Strategic Research Priority: Bioscience for Health
Abstract
The macro invertebrate earthworm is capable of fully regenerating its brain within 2-3 weeks of surgically removal. The molecular genetic basis of this biological phenomenon has not been studied in fine detail and the mechanistic drivers are largely elusive. The proposed project will redress this short-fall by identifying and characterizing key molecular transcripts and proteins involved in brain regeneration. These cellular and molecular cues will form the basis of the subsequent development of a bio-electrospray based approach to recreate a 3D functional earthworm brain ex vivo, i.e. in a dish.

Project
The proposed study brings together world-leading laboratories in earthworm molecular genetics (Prof Sturzenbaum, the supervisor at KCL), regenerative biology/medicine (Dr Jayasinghe, the supervisor at UCL) and earthworm immunology (Prof Laszlo Molnar, a project partner from the University of Pecs, Hungary). In concert, the two overarching points will be studied:

1) Molecular genetics will be applied to define what cells and molecules are involved during the development and regeneration of the earthworm brain. Specific molecular and cellular targets have been hypothesized to be involved in brain regeneration, namely the GABA-receptors, CAPA peptides, FVRIamides, Neuromacins, and coelomocytes (the immune cells), respectively. Furthermore the surgical removal and in vivo regeneration protocols are established and will be provided in liaison with Prof Molnár. However, many more drivers await discovery and characterization. Prof Sturzenbaum will supervise the target identification, which will be achieved by Subtractive Hybridization (e.g. using the PCR-Select cDNA Subtraction Kit, Clontech) and RNA-seq, the next-generation Whole Transcriptome Shotgun Sequencing (WTSS) approach. Identified biomarkers of regeneration will be validated by quantitative PCR (qPCR) in brains isolated at varying degrees of regeneration.
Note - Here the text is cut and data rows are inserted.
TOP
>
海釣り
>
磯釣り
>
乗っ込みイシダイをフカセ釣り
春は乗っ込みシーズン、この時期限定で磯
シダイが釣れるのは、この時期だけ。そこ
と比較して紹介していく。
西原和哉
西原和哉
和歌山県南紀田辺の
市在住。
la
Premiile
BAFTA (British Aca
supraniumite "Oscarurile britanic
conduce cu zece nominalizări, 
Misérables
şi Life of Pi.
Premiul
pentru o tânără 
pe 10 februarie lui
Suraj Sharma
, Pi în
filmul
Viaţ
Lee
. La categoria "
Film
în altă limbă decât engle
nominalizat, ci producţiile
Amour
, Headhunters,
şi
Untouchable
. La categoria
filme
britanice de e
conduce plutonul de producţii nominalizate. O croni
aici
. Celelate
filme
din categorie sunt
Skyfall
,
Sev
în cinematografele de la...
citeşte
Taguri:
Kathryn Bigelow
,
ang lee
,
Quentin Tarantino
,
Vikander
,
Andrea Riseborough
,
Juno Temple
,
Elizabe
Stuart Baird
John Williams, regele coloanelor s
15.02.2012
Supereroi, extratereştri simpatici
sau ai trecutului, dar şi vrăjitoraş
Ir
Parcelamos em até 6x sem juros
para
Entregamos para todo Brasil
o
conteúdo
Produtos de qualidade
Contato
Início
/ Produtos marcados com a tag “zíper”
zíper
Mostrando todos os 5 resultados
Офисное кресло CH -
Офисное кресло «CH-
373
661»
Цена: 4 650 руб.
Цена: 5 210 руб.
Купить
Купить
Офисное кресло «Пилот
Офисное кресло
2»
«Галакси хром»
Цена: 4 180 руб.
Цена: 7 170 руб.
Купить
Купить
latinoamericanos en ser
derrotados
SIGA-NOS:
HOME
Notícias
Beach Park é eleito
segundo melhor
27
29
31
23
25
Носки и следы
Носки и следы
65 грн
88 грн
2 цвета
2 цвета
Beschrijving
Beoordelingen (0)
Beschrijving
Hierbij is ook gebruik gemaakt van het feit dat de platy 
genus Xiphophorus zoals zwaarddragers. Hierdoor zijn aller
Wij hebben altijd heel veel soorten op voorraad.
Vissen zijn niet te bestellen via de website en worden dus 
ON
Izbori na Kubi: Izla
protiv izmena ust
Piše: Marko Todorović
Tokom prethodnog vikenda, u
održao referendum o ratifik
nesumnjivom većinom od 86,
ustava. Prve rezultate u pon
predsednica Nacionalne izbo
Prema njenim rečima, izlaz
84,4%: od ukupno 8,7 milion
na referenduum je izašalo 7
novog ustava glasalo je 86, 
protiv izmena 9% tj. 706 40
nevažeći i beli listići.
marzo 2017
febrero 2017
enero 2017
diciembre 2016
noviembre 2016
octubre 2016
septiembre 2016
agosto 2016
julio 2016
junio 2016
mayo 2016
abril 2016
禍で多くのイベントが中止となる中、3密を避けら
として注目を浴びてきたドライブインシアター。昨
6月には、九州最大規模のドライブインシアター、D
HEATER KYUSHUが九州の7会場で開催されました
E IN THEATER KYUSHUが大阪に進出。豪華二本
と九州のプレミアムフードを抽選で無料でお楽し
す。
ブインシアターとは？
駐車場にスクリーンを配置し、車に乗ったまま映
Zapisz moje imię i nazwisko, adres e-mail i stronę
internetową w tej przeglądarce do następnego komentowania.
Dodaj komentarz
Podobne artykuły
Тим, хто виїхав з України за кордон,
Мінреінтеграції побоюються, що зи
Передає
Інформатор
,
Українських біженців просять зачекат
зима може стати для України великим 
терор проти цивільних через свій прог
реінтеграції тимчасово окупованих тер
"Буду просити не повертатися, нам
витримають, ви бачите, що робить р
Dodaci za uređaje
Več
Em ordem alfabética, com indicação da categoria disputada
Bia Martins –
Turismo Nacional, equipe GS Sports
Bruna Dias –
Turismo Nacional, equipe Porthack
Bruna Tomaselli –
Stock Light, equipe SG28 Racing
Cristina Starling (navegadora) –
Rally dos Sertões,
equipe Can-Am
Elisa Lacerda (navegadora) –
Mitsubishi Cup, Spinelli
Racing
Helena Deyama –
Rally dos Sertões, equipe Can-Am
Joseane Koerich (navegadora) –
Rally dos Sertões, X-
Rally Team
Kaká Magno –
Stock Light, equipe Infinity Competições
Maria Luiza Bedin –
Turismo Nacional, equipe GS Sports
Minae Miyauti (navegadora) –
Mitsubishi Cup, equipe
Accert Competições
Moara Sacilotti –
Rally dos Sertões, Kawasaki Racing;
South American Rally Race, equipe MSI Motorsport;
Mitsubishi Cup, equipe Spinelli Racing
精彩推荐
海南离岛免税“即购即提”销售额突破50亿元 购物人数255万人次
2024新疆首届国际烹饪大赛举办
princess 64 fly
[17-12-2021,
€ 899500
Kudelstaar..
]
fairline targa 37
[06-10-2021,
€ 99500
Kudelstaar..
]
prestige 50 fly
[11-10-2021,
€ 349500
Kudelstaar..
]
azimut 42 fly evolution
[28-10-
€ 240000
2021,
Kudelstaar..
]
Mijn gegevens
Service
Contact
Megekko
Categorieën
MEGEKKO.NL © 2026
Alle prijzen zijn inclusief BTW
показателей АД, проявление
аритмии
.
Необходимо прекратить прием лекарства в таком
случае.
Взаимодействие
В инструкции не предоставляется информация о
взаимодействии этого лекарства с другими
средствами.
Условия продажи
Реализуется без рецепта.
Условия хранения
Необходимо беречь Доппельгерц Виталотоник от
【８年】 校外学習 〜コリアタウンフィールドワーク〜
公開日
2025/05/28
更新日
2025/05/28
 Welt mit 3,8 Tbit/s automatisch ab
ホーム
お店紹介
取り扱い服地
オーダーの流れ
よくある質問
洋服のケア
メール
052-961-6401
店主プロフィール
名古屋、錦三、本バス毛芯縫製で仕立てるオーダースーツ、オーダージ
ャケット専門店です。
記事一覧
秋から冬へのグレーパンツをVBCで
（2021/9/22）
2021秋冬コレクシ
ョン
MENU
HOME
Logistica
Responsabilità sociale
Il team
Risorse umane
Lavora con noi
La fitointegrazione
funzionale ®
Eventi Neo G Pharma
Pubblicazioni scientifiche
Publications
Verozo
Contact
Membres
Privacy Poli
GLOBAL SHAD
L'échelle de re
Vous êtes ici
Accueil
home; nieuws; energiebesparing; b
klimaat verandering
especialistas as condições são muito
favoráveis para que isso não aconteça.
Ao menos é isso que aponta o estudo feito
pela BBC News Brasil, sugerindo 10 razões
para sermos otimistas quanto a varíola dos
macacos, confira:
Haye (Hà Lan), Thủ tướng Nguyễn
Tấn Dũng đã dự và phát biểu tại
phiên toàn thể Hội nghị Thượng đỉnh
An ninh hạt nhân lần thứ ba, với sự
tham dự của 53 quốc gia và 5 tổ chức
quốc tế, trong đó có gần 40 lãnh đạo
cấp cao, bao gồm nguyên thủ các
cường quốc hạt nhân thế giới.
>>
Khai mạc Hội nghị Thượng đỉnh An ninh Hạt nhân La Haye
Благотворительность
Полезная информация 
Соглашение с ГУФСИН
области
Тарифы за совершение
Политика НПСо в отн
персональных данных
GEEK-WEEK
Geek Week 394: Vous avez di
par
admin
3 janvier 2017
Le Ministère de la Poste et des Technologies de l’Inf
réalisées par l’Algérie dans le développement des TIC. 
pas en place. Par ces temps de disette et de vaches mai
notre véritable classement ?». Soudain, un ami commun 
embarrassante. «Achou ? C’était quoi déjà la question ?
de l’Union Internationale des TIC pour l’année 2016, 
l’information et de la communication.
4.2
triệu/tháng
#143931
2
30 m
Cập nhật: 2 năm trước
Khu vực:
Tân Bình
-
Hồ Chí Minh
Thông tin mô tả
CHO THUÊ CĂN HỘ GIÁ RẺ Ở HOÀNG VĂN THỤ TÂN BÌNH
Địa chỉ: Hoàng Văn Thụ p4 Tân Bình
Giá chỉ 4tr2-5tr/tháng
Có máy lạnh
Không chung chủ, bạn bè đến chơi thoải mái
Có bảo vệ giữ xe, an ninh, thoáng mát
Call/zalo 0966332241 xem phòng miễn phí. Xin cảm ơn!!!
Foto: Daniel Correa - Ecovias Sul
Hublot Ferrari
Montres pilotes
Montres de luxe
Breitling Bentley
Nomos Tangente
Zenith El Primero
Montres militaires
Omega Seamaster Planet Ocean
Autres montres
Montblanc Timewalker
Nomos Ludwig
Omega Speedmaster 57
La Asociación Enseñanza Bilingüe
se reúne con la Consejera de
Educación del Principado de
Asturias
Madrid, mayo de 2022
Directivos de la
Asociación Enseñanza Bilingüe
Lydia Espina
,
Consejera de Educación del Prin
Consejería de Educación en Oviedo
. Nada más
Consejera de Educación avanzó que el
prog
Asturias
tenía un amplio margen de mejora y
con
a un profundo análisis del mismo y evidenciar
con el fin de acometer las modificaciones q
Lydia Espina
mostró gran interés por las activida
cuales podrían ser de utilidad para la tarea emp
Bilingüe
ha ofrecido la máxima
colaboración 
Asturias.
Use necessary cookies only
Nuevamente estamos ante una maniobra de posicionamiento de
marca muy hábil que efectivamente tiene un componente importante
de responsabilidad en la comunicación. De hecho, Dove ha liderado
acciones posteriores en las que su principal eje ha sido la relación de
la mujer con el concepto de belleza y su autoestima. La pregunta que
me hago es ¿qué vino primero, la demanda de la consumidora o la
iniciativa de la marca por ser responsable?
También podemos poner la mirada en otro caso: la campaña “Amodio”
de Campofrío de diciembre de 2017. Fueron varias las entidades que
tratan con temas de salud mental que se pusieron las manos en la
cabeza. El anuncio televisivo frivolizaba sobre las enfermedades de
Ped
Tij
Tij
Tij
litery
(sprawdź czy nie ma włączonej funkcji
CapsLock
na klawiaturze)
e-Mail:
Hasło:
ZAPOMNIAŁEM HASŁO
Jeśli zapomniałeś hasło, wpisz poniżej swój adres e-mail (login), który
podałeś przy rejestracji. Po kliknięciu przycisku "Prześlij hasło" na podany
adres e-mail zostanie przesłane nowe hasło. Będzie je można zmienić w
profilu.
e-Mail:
2) This above knowledge-base will be subsequently transferred to the UCL team. Individual cells and molecules will be mixed in a permutation / combination approach including a wide range of extracellular matrix (ECM) materials for bio-electrospraying. This will facilitate the subsequent formation of a compartmentalized bead containing all the constituents of the developing brain. The 3D proximity of the cells and molecules within these beads created at UCL will be used to study in detail the cellular and molecular cues at KCL, with the ultimate goal of developing, ex vivo, functional tissue of a regenerating brain.